One time, while I was in the library poring over some calculus homework R.B. snuck up behind me and dumped a 44oz. Big Gulp of icy Mountain Dew, spiked with Red Bull, Mountain Dew Code Red to be precise, on the back of my neck and down my shirt. He started hootin’ and hollerin’, as they say in my now beloved Magnolia State, and yelled to me that “ya gotta keep ya eyes on the realness of the daily grind, Lawson. Gotta get the go getting while it’s still good, you know what I mean!?”

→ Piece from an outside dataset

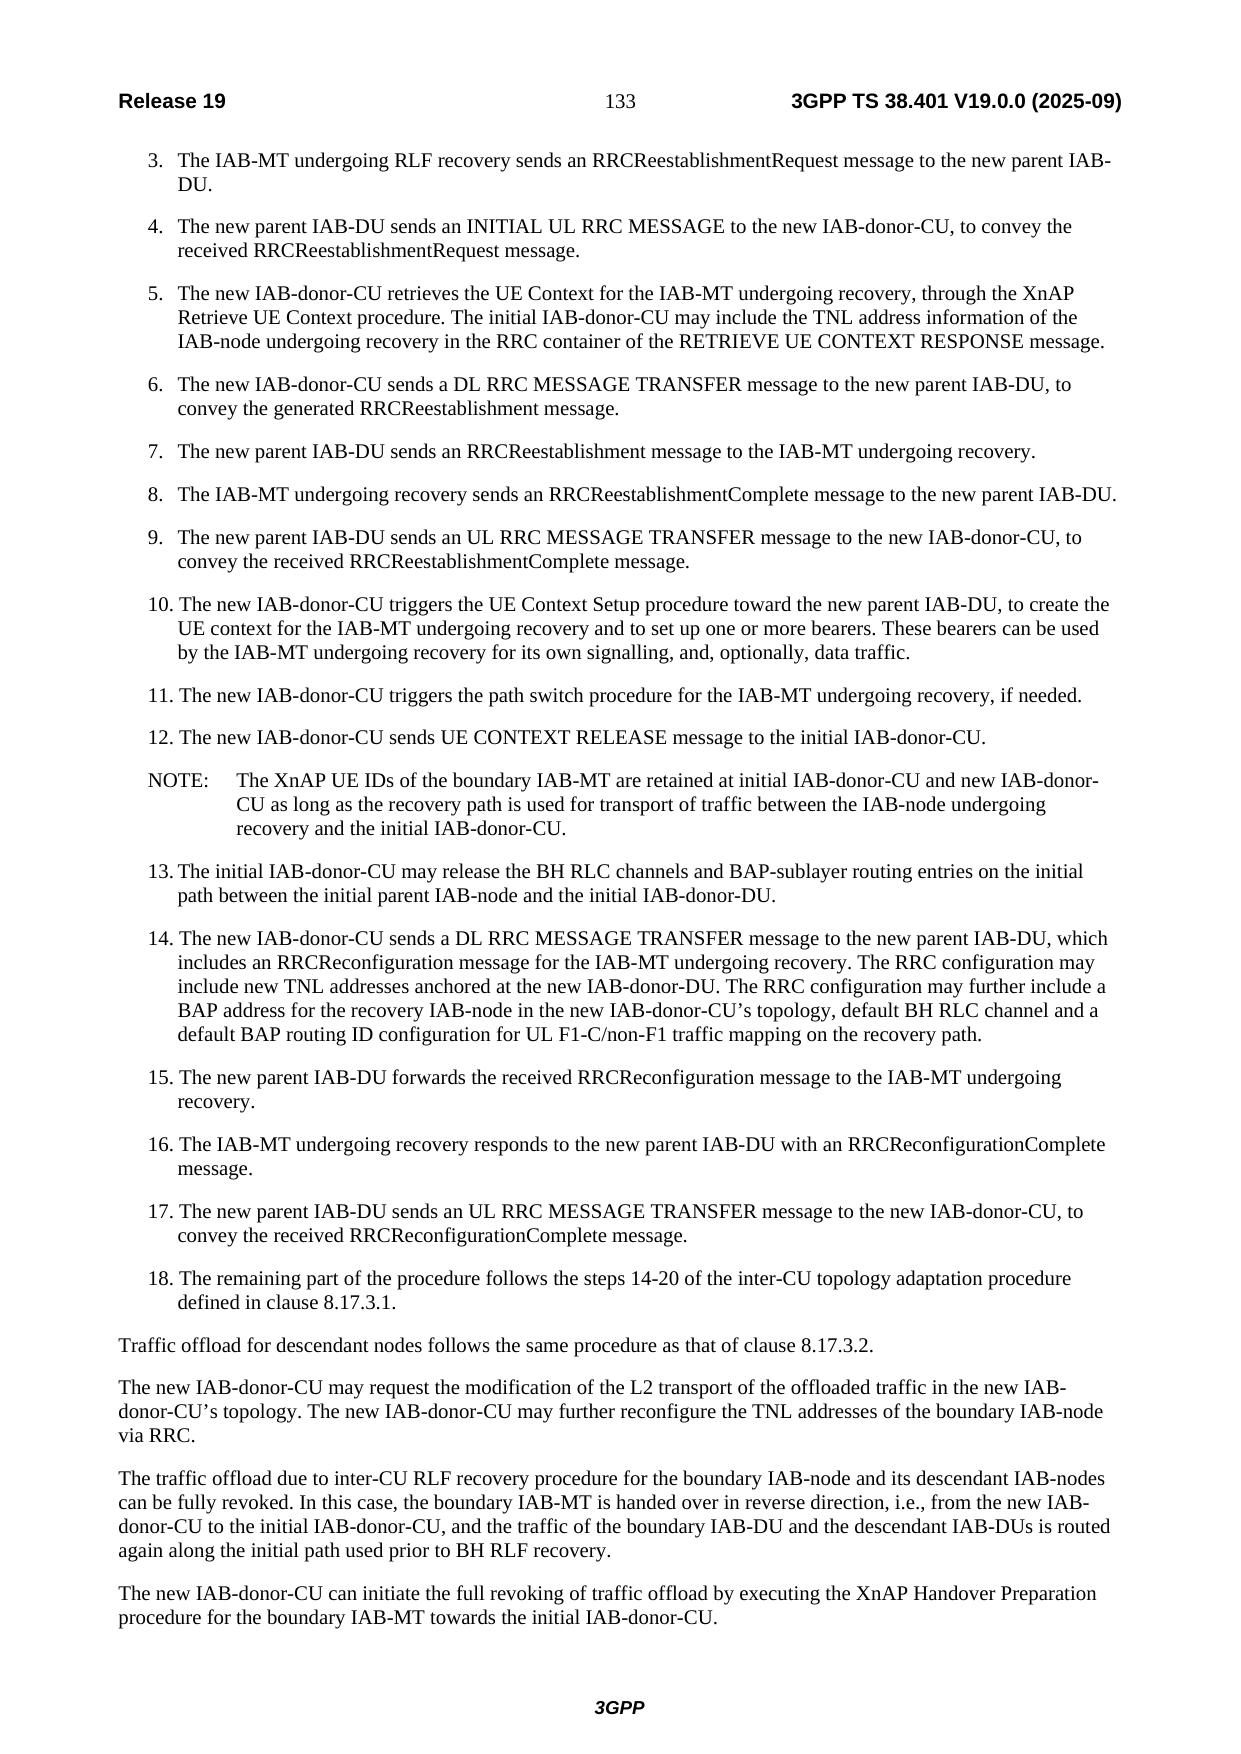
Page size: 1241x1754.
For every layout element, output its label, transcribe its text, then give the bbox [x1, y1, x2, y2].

At the reception last night he was all Jonathan Jackedwire with no Rat Bastard in sight; especially to Bat, what a gentleman, all mannered and polite. I’d love to teach at Boise State. What a dream come true. Maybe if I got a job at Boise State I could even convince Bat to come aboard and leave Nampa behind. But a part of me still thinks it would be weird, working at the school I played football for. And what if Jackedwire reverts back to R.B. when on the BSU campus, like a werewolf before the full moon, and decides to come after me and finds me in a classroom lecturing and pours icy cold Red Bull spiked Mountain Dew Code Red all over me?
I’m still looking for work now and I’m thinking, in the meantime, maybe, I mean possibly, could I?, should I?… write a novel? I mean, why not? Caucasian Apocalypse is still unpublished…
I did go on a job interview a few months ago. To Bismarck, North Dakota, to interview for a position in the Catholic Studies department at the University of Mary.
I applied for the job last fall without giving it a second thought. Three weeks after my application I had a Skype interview and then a month later I had to write an essay responding to the school’s Benedictine mission. The school contacted me in February inviting me for an on-campus interview. I was a finalist for the position. It was exciting enough to have gotten to the final stage of a job search, and not even a PhD at that point. But I was more excited to go to North Dakota. I’m trying to get to all 50 states and North Dakota became number 47.